■ **Given information**
----------

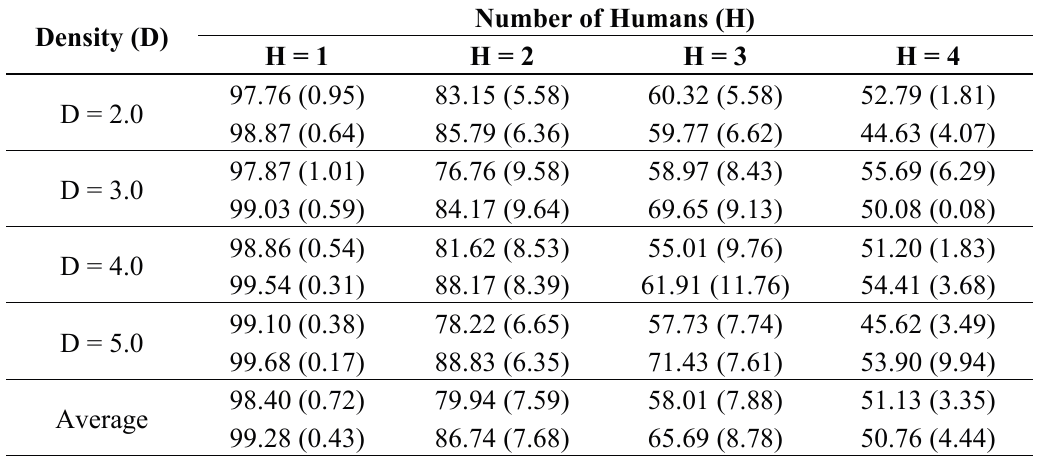
Table 5. Success detection rate of number of humans (Unit:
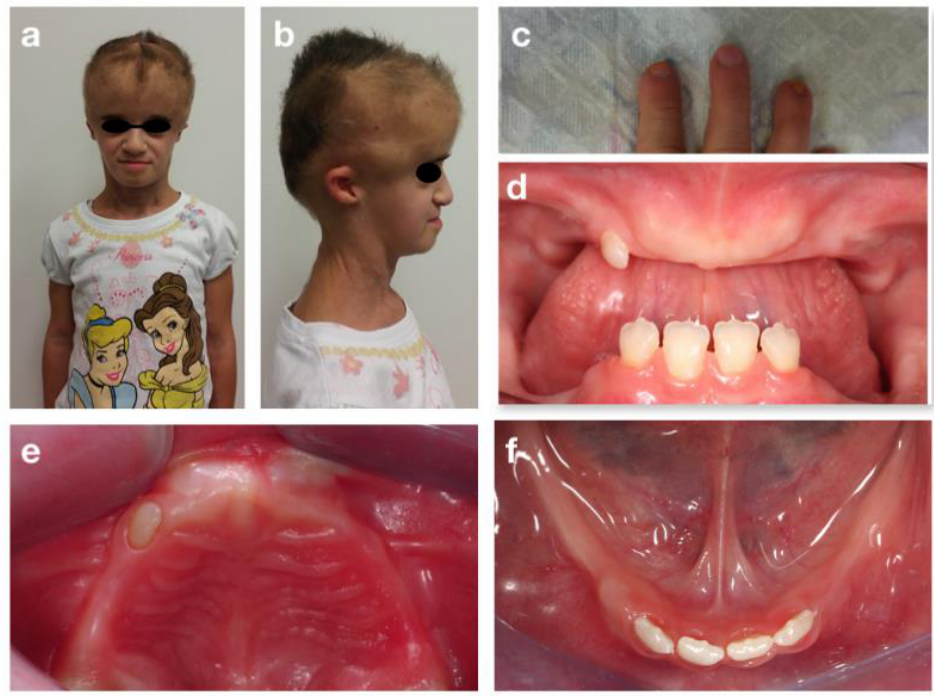
Figure 7. Progeroid syndrome: extra-oral ( a , b ), fingers ( c ) and intra-oral ( d – f ) pictures at the first visit.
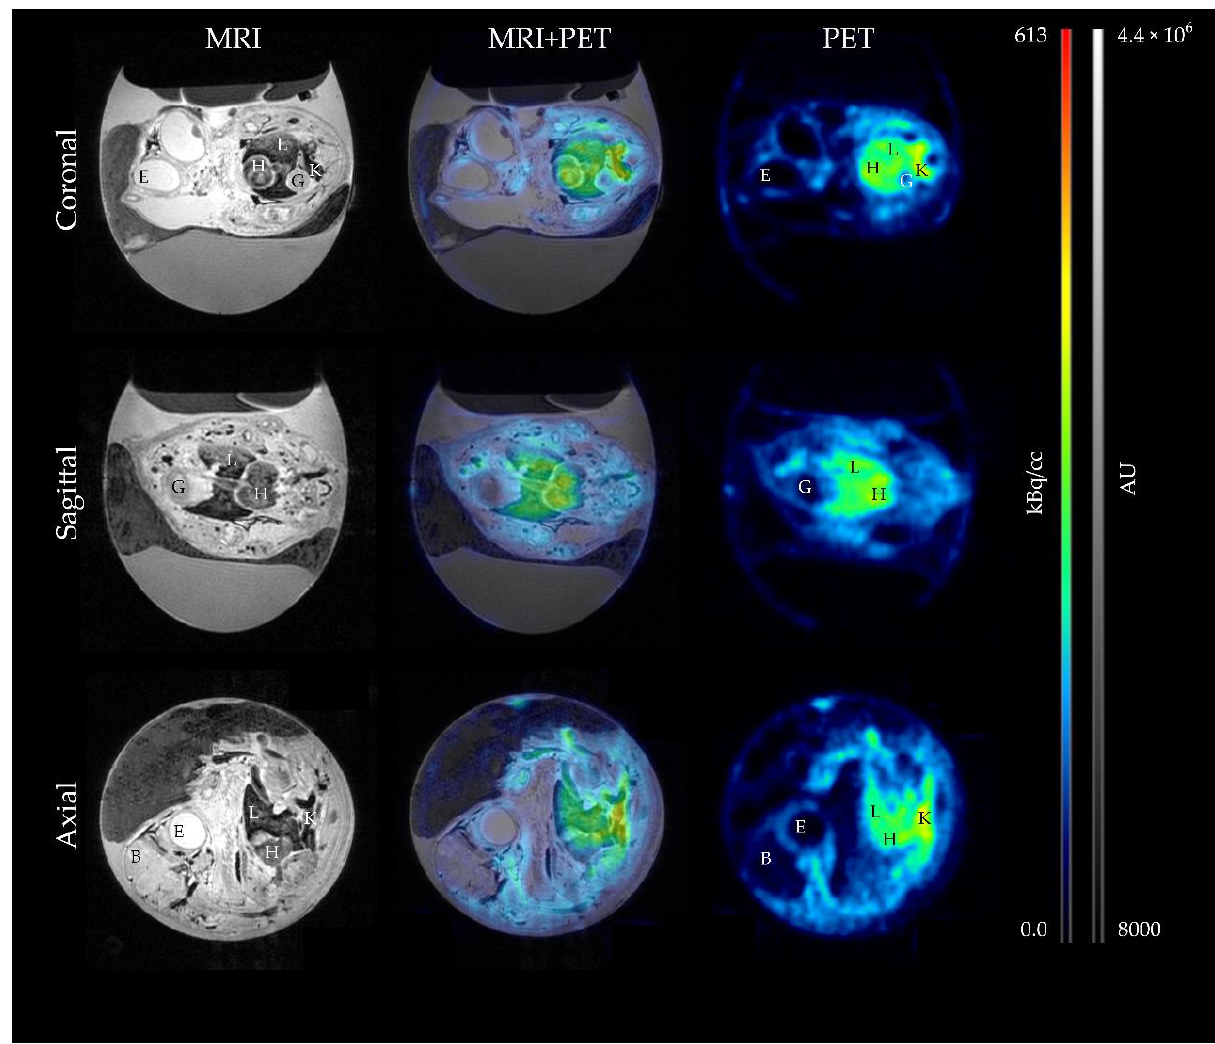
Figure 5. Biodistribution of [ 18 F]F-siPSMA-14 in the HET-CAM model visualized by MR and PET imaging. Using anatomical T1-weighted MRI ( left column ), organs can be differentiated in the chick embryo. In the PET images ( right column ), the distribution of [ 18 F]F-siPSMA-14 is visualized. By superimposing MRI and PET, the accumulation can be assigned to the respective organs. In the different sectional planes (coronal, sagittal, and axial, where axial was defined to be the main axis in the chicken egg), it is evident that there is no signal in the eye (E), brain (B), or gizzard (G). Accumulation of radioligand is observable in liver (L) and heart (H) while the most intense signal is observable in the kidneys (K). PET signal is presented in kBq/cc and MRI intensity in arbitrary units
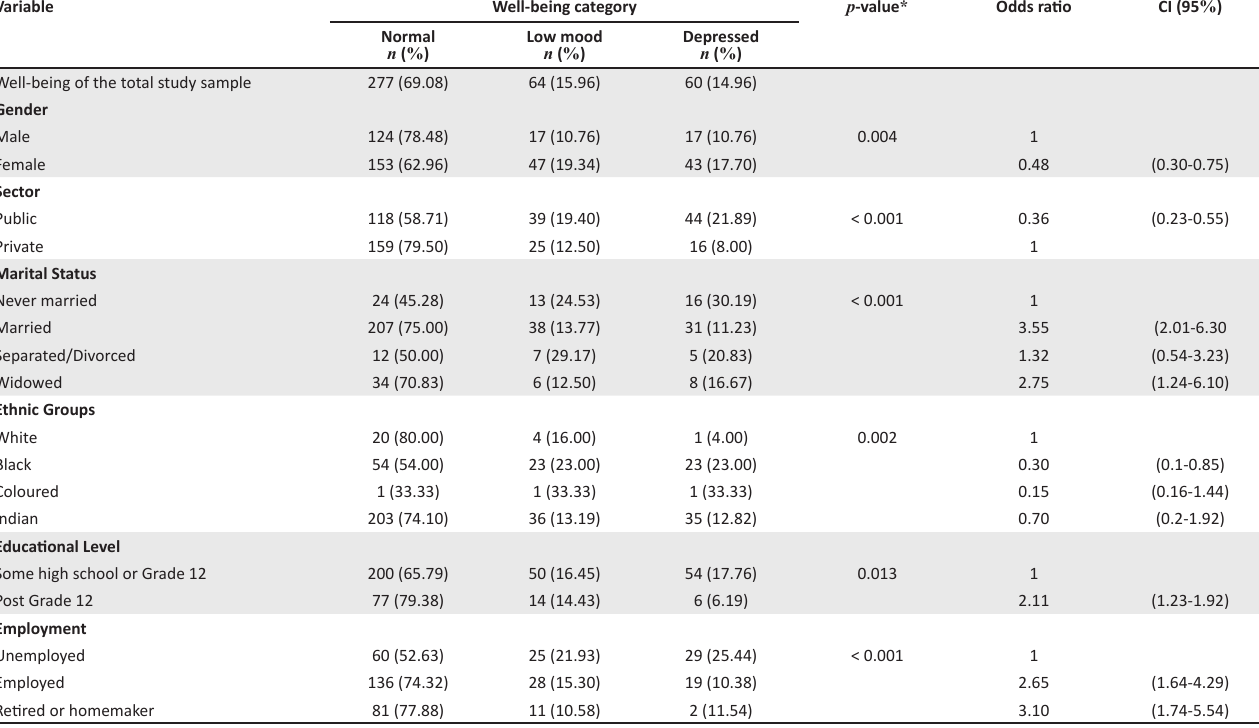
TABLE 2: Levels of well-being by gender, sector, marital status, ethnicity, education and employment.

----------

■ **Your goal**
Repeat only the lines between the start of the data and the line with "Figure 7. Progeroid", including those two lines, and skip the pictures.

■ **The answer**
Table 5. Success detection rate of number of humans (Unit:
Figure 7. Progeroid syndrome: extra-oral ( a , b ), fingers ( c ) and intra-oral ( d – f ) pictures at the first visit.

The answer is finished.